Jelang Lebaran, Badan POM Temukan Rp 654 Juta Produk Pangan Berbahaya
Selama Ramadan hingga menjelang Hari Raya Idul Fitri, Badan Pengawas Obat dan Makanan (POM) terus menggelar pengawasan untuk melindungi masyarakat dari peredaran produk pangan olahan yang tidak memenuhi syarat dan ketentuan. Pengawasan ini dilakukan sejak 27 April hingga 22 Mei 2020 melalui 33 Balai Besar/Balai POM dan 40 Kantor Badan POM di kabupaten/kota di seluruh Indonesia.
“Kegiatan intensifikasi pengawasan pangan tahun ini berfokus pada 3 (tiga) kategori yaitu pengawasan sarana distribusi, pengawasan pangan olahan, serta pengawasan pangan jajanan buka puasa/takjil terhadap kemungkinan kandungan bahan berbahaya di dalamnya,” kata Kepala Badan POM, Penny K Lukito melalui siaran pers, Jumat (15/05).
Hasilnya, dari 1.197 sarana distribusi pangan yang diperiksa, terdapat 38,10% sarana distribusi yang tidak memenuhi ketentuan karena menjual pangan rusak, pangan kedaluwarsa, maupun tanpa izin edar. Jumlah total temuan produk pangan tersebut sebanyak 290.681 pieces dengan total nilai ekonomi mencapai Rp 654,3 juta.
(Baca: Mama: Jangan Mudik Dulu, Nak!)
Jika dibandingkan dengan data intensifikasi pangan tahun 2019, terjadi peningkatan jumlah temuan produk TMK, namun terjadi penurunan besaran nilai ekonomi temuan. “Temuan produk tidak memenuhi ketentuan tahun ini didominasi oleh pangan kedaluwarsa,” kata Penny.

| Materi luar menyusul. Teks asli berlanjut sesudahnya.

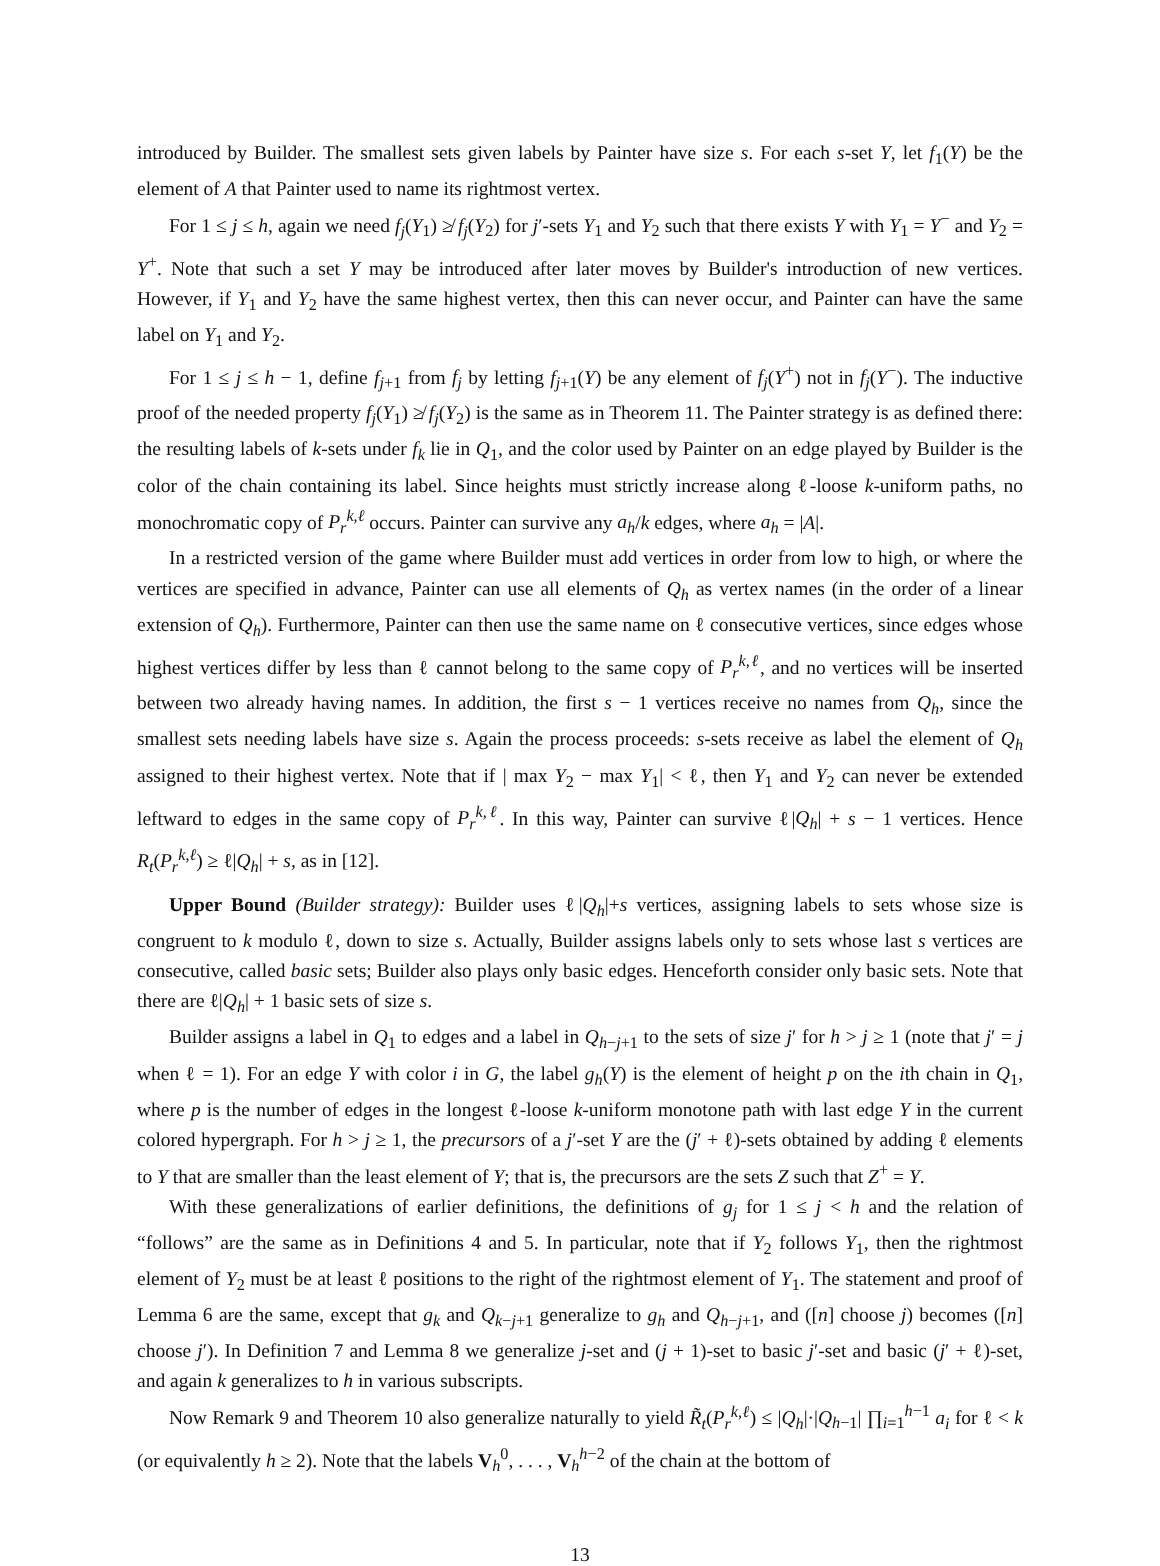introduced by Builder. The smallest sets given labels by Painter have size s. For each s-set Y, let f<sub>1</sub>(Y) be the element of A that Painter used to name its rightmost vertex.
For 1 ≤ j ≤ h, again we need f<sub>j</sub>(Y<sub>1</sub>) ≱ f<sub>j</sub>(Y<sub>2</sub>) for j′-sets Y<sub>1</sub> and Y<sub>2</sub> such that there exists Y with Y<sub>1</sub> = Y<sup>−</sup> and Y<sub>2</sub> = Y<sup>+</sup>. Note that such a set Y may be introduced after later moves by Builder's introduction of new vertices. However, if Y<sub>1</sub> and Y<sub>2</sub> have the same highest vertex, then this can never occur, and Painter can have the same label on Y<sub>1</sub> and Y<sub>2</sub>.
For 1 ≤ j ≤ h − 1, define f<sub>j+1</sub> from f<sub>j</sub> by letting f<sub>j+1</sub>(Y) be any element of f<sub>j</sub>(Y<sup>+</sup>) not in f<sub>j</sub>(Y<sup>−</sup>). The inductive proof of the needed property f<sub>j</sub>(Y<sub>1</sub>) ≱ f<sub>j</sub>(Y<sub>2</sub>) is the same as in Theorem 11. The Painter strategy is as defined there: the resulting labels of k-sets under f<sub>k</sub> lie in Q<sub>1</sub>, and the color used by Painter on an edge played by Builder is the color of the chain containing its label. Since heights must strictly increase along ℓ-loose k-uniform paths, no monochromatic copy of P<sub>r</sub><sup>k,ℓ</sup> occurs. Painter can survive any a<sub>h</sub>/k edges, where a<sub>h</sub> = |A|.
In a restricted version of the game where Builder must add vertices in order from low to high, or where the vertices are specified in advance, Painter can use all elements of Q<sub>h</sub> as vertex names (in the order of a linear extension of Q<sub>h</sub>). Furthermore, Painter can then use the same name on ℓ consecutive vertices, since edges whose highest vertices differ by less than ℓ cannot belong to the same copy of P<sub>r</sub><sup>k,ℓ</sup>, and no vertices will be inserted between two already having names. In addition, the first s − 1 vertices receive no names from Q<sub>h</sub>, since the smallest sets needing labels have size s. Again the process proceeds: s-sets receive as label the element of Q<sub>h</sub> assigned to their highest vertex. Note that if | max Y<sub>2</sub> − max Y<sub>1</sub>| < ℓ, then Y<sub>1</sub> and Y<sub>2</sub> can never be extended leftward to edges in the same copy of P<sub>r</sub><sup>k,ℓ</sup>. In this way, Painter can survive ℓ|Q<sub>h</sub>| + s − 1 vertices. Hence R<sub>t</sub>(P<sub>r</sub><sup>k,ℓ</sup>) ≥ ℓ|Q<sub>h</sub>| + s, as in [12].
Upper Bound (Builder strategy): Builder uses ℓ|Q<sub>h</sub>|+s vertices, assigning labels to sets whose size is congruent to k modulo ℓ, down to size s. Actually, Builder assigns labels only to sets whose last s vertices are consecutive, called basic sets; Builder also plays only basic edges. Henceforth consider only basic sets. Note that there are ℓ|Q<sub>h</sub>| + 1 basic sets of size s.
Builder assigns a label in Q<sub>1</sub> to edges and a label in Q<sub>h−j+1</sub> to the sets of size j′ for h > j ≥ 1 (note that j′ = j when ℓ = 1). For an edge Y with color i in G, the label g<sub>h</sub>(Y) is the element of height p on the ith chain in Q<sub>1</sub>, where p is the number of edges in the longest ℓ-loose k-uniform monotone path with last edge Y in the current colored hypergraph. For h > j ≥ 1, the precursors of a j′-set Y are the (j′ + ℓ)-sets obtained by adding ℓ elements to Y that are smaller than the least element of Y; that is, the precursors are the sets Z such that Z<sup>+</sup> = Y.
With these generalizations of earlier definitions, the definitions of g<sub>j</sub> for 1 ≤ j < h and the relation of “follows” are the same as in Definitions 4 and 5. In particular, note that if Y<sub>2</sub> follows Y<sub>1</sub>, then the rightmost element of Y<sub>2</sub> must be at least ℓ positions to the right of the rightmost element of Y<sub>1</sub>. The statement and proof of Lemma 6 are the same, except that g<sub>k</sub> and Q<sub>k−j+1</sub> generalize to g<sub>h</sub> and Q<sub>h−j+1</sub>, and ([n] choose j) becomes ([n] choose j′). In Definition 7 and Lemma 8 we generalize j-set and (j + 1)-set to basic j′-set and basic (j′ + ℓ)-set, and again k generalizes to h in various subscripts.
Now Remark 9 and Theorem 10 also generalize naturally to yield R̃<sub>t</sub>(P<sub>r</sub><sup>k,ℓ</sup>) ≤ |Q<sub>h</sub>|·|Q<sub>h−1</sub>| ∏<sub>i=1</sub><sup>h−1</sup> a<sub>i</sub> for ℓ < k (or equivalently h ≥ 2). Note that the labels V<sub>h</sub><sup>0</sup>, . . . , V<sub>h</sub><sup>h−2</sup> of the chain at the bottom of
13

Berdasarkan lokasi temuan, jenis pangan tanpa izin edar paling banyak ditemukan di Surakarta, Banyumas, Banggai, Manokwari, dan Sorong. Temuan pangan kedaluwarsa banyak ditemukan di Manokwari, Sorong, Mimika, Morotai, dan Aceh Tengah. Temuan pangan rusak dengan jenis pangan minuman berperisa, susu, krimer, biskuit, dan makanan ringan banyak ditemukan di Manokwari, Gorontalo, Aceh Tengah, Sorong, dan Surakarta.
Kemudian, hasil pengawasan takjil menunjukkan bahwa dari 6.677 sampel yang diperiksa, sebanyak 73 sampel atau 1,09% tidak memenuhi syarat. Sebab, berbagai produk tersebut mengandung bahan yang disalahgunakan dalam pangan seperti formalin, boraks, rhodamin B, dan pewarna methanyl yellow.
(Baca: Peretail Mengeluh Sulit Dapat Pasokan Gula Pasir Sejak Pandemi Corona)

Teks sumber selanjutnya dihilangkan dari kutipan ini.